Daha önce bildirilen iki faz 3 klinik araştırmada (COMBI-d ve COMBI-v), BRAF inhibitör tekli tedavisine kıyasla, BRAF V600E veya V600K mutasyonlu metastatik melanomalı hastalarda, dabrafenib artı trametinibin etkinliği ve güvenliği değerlendirildi. COMBI-d ve COMBI-v çalışmalarında dabrafenib artı trametinib ile tedavi edilen hastaların önceki bir analizinde, 3 yıllık progresyonsuz sağkalım ve genel sağkalım oranları sırasıyla % 23 ve % 44 idi. Tek değişkenli ve çok değişkenli analizler, birkaç temel faktör (örneğin genel performans durumu, yaş, cinsiyet, metastazlı organ bölgelerinin sayısı ve laktat dehidrojenaz düzeyi) ile hem progresyonsuz sağkalım hem de genel sağkalım arasında anlamlı bir ilişki olduğunu göstermiştir.

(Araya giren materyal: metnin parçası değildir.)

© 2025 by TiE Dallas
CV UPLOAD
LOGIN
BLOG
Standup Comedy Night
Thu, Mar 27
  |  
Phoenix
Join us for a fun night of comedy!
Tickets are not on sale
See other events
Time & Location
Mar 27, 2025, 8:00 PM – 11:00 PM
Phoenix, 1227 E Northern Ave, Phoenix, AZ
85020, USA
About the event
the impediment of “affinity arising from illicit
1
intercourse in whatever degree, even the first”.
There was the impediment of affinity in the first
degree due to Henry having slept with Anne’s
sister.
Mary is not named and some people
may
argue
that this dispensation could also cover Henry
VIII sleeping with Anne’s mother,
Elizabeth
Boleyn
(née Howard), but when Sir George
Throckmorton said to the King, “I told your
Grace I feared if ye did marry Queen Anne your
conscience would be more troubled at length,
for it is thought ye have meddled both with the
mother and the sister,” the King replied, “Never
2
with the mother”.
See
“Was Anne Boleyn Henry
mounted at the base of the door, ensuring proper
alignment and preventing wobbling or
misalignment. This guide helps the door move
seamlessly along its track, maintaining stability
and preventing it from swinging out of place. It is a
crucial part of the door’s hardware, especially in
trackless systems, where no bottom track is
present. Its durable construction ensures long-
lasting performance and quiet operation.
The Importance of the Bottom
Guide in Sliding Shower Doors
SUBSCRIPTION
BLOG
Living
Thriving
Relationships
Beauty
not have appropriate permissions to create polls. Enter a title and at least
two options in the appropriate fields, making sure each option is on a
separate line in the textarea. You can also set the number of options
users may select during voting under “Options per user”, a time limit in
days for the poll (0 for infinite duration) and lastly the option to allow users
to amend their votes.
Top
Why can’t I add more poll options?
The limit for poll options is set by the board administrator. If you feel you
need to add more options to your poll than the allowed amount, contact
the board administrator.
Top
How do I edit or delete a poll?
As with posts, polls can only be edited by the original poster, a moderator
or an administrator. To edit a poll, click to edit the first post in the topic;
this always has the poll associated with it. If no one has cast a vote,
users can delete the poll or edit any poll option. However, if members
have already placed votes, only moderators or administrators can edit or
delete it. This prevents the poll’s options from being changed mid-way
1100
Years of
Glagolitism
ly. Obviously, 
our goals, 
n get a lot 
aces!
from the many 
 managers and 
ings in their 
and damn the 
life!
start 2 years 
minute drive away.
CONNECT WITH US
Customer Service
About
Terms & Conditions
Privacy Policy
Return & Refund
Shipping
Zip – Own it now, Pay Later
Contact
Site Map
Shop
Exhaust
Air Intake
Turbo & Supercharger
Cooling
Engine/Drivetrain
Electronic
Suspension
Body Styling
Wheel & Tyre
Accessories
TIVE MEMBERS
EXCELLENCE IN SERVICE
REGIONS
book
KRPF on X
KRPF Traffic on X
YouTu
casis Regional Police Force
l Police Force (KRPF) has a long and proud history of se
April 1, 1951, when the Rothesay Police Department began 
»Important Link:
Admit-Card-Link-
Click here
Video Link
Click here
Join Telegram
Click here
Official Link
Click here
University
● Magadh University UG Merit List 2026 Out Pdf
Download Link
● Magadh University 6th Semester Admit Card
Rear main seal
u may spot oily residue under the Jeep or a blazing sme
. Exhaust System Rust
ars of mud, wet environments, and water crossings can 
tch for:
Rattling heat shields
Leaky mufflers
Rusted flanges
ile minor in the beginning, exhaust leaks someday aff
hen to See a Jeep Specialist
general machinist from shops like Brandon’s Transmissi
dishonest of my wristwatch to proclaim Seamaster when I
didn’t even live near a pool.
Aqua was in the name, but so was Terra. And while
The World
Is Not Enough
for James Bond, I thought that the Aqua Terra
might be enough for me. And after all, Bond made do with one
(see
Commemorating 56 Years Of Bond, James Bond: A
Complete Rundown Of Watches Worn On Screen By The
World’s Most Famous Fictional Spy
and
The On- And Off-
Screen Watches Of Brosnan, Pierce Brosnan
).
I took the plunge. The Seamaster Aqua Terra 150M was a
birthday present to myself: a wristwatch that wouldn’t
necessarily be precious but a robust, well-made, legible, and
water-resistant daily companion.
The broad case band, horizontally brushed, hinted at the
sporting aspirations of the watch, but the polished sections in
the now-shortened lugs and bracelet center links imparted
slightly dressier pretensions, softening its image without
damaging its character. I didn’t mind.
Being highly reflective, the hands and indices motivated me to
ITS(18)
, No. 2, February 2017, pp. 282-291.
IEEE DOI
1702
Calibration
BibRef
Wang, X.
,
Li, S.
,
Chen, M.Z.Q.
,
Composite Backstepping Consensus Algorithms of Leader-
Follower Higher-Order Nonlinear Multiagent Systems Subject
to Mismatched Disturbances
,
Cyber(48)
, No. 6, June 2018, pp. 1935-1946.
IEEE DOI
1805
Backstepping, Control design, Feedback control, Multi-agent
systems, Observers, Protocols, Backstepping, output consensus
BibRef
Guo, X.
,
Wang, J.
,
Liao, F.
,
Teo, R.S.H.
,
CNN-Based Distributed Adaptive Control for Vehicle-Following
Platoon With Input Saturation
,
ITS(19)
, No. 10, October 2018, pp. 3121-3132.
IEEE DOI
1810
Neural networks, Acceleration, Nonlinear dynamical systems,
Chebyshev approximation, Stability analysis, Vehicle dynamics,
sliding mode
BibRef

Probresyonsuz sağkalım ve genel sağkalım dahil olmak üzere, COMBI-d ve COMBI-v çalışmalarında dabrafenib artı trametinib ile tedavi edilen melanomlu hastaların 5 yıllık bir analizinin bulguları 15 Ağustos 2019'da NEJM adlı dergide rapor edildi. Ayrıca, bu tedaviden uzun vadeli fayda elde etmiş hastalar ile ilişkili gibi görünen faktörlerin bir analizi de sunuldu.

Analizlerin Detayları

COMBI-d ve COMBI-v klinik çalışmaları, BRAF inhibitörü dabrafenib (günde iki kez 150 mg dozda) ve MEK inhibitör trametinib (günde bir kez 2 mg) alan önceden tedavi edilmemiş hastaları içermektedir. Çalışmaların ortanca takip süresi 22 aydı (0 - 76 arası). COMBI-d ve COMBI-v çalışmalarındaki birincil sonlanım noktaları sırasıyla progresyonsuz sağkalım ve genel sağkalım olmuştur.

Sonuçlar:

  • Dabrafenib artı trametinib almak üzere toplam 563 hasta rasgele kollara atandı (COMBI-d çalışmasında 211 ve COMBI-v çalışmasında 352 hasta).
  • Progresyonsuz (ilerlemesiz) sağkalım oranları 4 yılda % 21 ve 5 yılda % 19 idi.
  • Genel sağkalım oranları 4 yılda % 37 ve 5 yılda % 34 idi. Yani böylesine agresif biyolojiye sahip ve ileri evre bir kanserde, her melanom 3 hastasından 1'i en az 5 yıl yaşam süresine sahipti.
  • Çok değişkenli veri analizinde, birkaç temel faktör (örneğin performans durumu, yaş, cinsiyet, metastazlı organ bölgelerinin sayısı ve laktat dehidrogenaz düzeyi), hem progresyonsuz sağkalım hem de genel sağkalım ile anlamlı şekilde ilişkili olduğu bulundu.
  • Tam yanıt 109 hastada (% 19) meydana geldi ve tam yanıt görülmesi uzun vadede daha iyi yaşam süreleri ile sonuçlandı; bu hasta grubunda 5 yıllık genel sağkalım oranı % 71 idi.

Çalışmanın en dikkat çekici sonucu olarak, ileri evre BRAF V600E veya V600K mutasyonu pozitif melanomda dabrafenib artı trametinib ile birinci basamak tedavi, hastaların yaklaşık üçte birinde uzun süreli fayda sağlamıştır.